Gümbürtü. Dördüncü ok Feng Guang’ı uçurdu ve onu da boşluğa çiviledi. Beşinci ok anında geldi ve vücudunu parçaladı.
Altıncı ok Feng Guang’ın öz ruhunu yok etti ve yedinci ok Feng Guang’ın kafatasını boşluğa çiviledi.
Sonra bu boşluk bölgesi tamamen sessizliğe büründü. Herkesin gözünün kırmızıya dönmesine neden olacak sihirli eserin dışında, yalnızca Feng Guang ve çivilenmiş Ye Mo’nun çivilenmiş kafatası vardı.
Yıkım chi’sinden başka hiçbir şey yoktu.
Ye Mo’nun kafası yana doğru sallandı. Ne sesi ne de chi’si vardı. Bu boşlukta belki de yalnızca küçük bir mavi hareket edebiliyordu.
Küçük mavinin titrek mavi alevleri iki ele dönüştü. İki el, Ye Mo’nun tanrı katliamının gri mızrağını aşağı çekmek istedi ancak Ye Mo bile ağır yaralandığında tanrı katliamının gri mızrağını çekemedi.
Küçük mavi defalarca denedi ve başarısız oldu. Tanrının katlettiği gri mızrak hâlâ Ye Mo’nun göğsüne saplanmıştı. Kımıldamadı bile.
Sayısız başarısızlıktan sonra küçük mavi pes etti. Aniden mızrağa yapıştı ve korkunç bir sıcaklık açığa çıkardı. Belli ki küçük mavi mızrağı eritmek istiyordu.

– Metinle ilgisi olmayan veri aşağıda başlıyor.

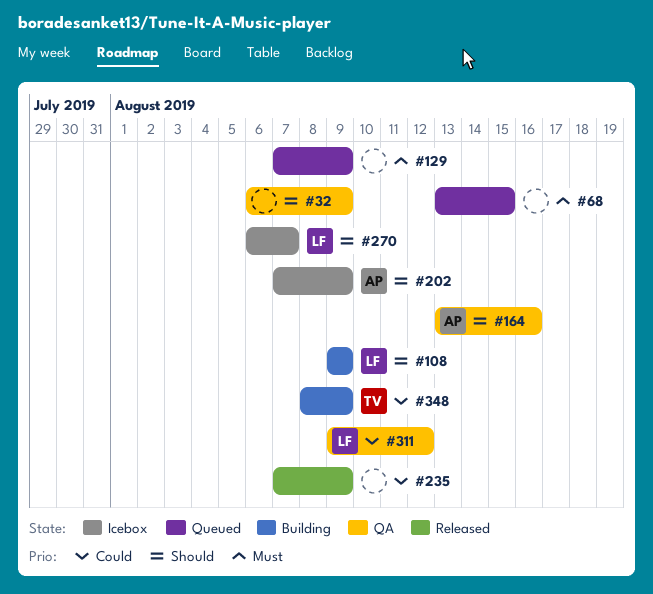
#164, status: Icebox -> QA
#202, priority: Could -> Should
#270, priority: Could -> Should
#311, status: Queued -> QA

Herkes yine sessizliğe büründü. Yalnızca tanrının gri mızrağını katletmeye çalışan küçük mavinin sesi vardı. Eğer biri bu alana gelseydi buradaki sayısız hazine karşısında şok olurdu. Rüya görüp görmediğini bile merak ediyordu.
Her yerde İlkel Ruh Eserleri vardı. Gerçek ruh dünyaları yüzüyordu. Tanrı alevi ve hatta ilahi alev vardı.
Yıldan yıla geçti. Tanrının gri mızrağını katletmesi, yavaş yavaş küçük mavi bir renkle eritildi. Her yıl sadece bir kat incelmesine rağmen küçük mavi hiç durmadı.
Boş uzayın bu bölgesi yavaş yavaş tozla kaplandı.